-- SUPPLIED TEXT follows --
# Can Indian Fantails Home ?



## whytwings (Feb 12, 2011)

Not so long ago in a post I had mentioned how I was sitting watching my birds ........ above when I looked up a pigeon flew over and I didn't recognise it as mine because of it's tail ..and then a few minutes later an Indian Fantail landed on the powerlines......It certainly was one of my birds....and I was astonished to see it sustain flight for as long as I saw . I knew they could fly only short distances but not like how I witnessed it ......lol

...anyway she decided to have another try early this week , she was chased off the powerlines by an aggressive honeyeating bird ( Noisy Miner ) and she took off ......and I watched her fly off into the distance and she never turned back . It was a bit unsettling and I knew she wasn't coming back home 

2 cold nights passed and on the 3rd day .....I was on my hands and knees scraping the loft floor and I took a spell for a few seconds and looked at the bird perching at eye level ........OMG....... there she was , all fluffed up and sound asleep , obviously 2 nights on the town was just a bit tooooooo much 

So .........it took 2 nights and half a day for her to find her way back home ......was it just luck or can Indian Fantails home ??????
-- SUPPLIED TEXT concluded --
-- INFORMATION PROVIDED follows --
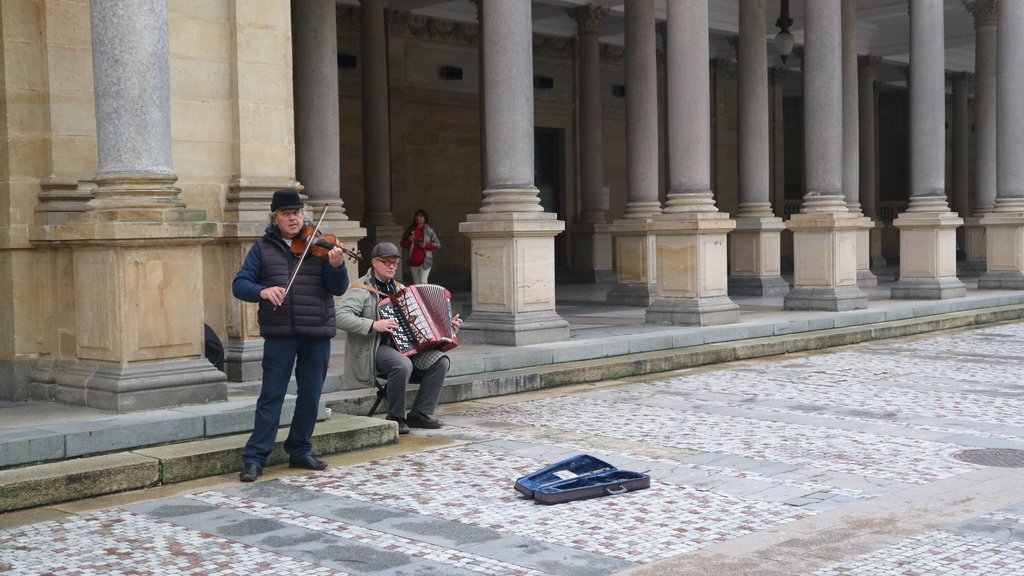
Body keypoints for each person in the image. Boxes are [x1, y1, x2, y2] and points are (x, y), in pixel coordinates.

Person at [232, 188, 350, 482]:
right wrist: (262, 290)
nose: (294, 218)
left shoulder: (320, 246)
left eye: (297, 213)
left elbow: (338, 288)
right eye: (287, 214)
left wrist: (337, 266)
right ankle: (255, 457)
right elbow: (239, 284)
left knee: (310, 396)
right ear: (275, 218)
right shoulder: (262, 248)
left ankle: (300, 450)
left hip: (317, 331)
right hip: (280, 333)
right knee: (271, 395)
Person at [336, 242, 462, 435]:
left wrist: (447, 325)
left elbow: (421, 323)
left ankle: (419, 413)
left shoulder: (402, 289)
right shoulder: (360, 289)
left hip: (407, 348)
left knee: (440, 360)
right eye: (386, 262)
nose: (391, 266)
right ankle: (396, 416)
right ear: (374, 263)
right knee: (402, 364)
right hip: (375, 348)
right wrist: (373, 325)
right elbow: (339, 316)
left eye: (394, 262)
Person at [400, 209, 441, 284]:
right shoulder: (410, 230)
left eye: (421, 216)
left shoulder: (429, 230)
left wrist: (425, 245)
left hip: (426, 261)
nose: (418, 218)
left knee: (423, 282)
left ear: (425, 218)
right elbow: (402, 244)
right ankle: (419, 296)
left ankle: (425, 296)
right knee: (417, 284)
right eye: (417, 216)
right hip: (413, 261)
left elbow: (437, 244)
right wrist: (409, 239)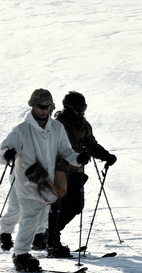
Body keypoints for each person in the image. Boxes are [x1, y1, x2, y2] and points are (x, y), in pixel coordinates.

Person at [0, 89, 89, 273]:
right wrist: (7, 154)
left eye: (47, 107)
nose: (44, 110)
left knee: (39, 218)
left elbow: (66, 151)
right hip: (28, 180)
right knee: (30, 218)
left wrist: (77, 158)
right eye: (40, 106)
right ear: (33, 105)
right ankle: (20, 255)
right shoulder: (22, 130)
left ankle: (23, 251)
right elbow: (3, 149)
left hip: (48, 183)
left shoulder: (56, 128)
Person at [45, 91, 117, 257]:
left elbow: (91, 145)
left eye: (83, 108)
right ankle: (53, 242)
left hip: (77, 172)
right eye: (78, 108)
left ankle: (49, 234)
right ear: (68, 108)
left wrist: (106, 156)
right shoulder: (58, 125)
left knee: (76, 206)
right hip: (60, 171)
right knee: (58, 207)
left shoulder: (84, 125)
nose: (81, 112)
-- INFORMATION PROVIDED concluded --
◆ **DIRECTIONS FOR THIS TASK**
Summarize the forum post about the Indian Fantail in two sentences.

◆ **RESPONSE BOX**
After seeing one of their Indian Fantails sustain flight far longer than expected, the poster watched the same bird get chased off the powerlines by a Noisy Miner earlier that week and fly off into the distance without turning back. After two cold nights and half a day, she turned up asleep on a perch in the loft, and the poster asks whether this was luck or whether Indian Fantails can home.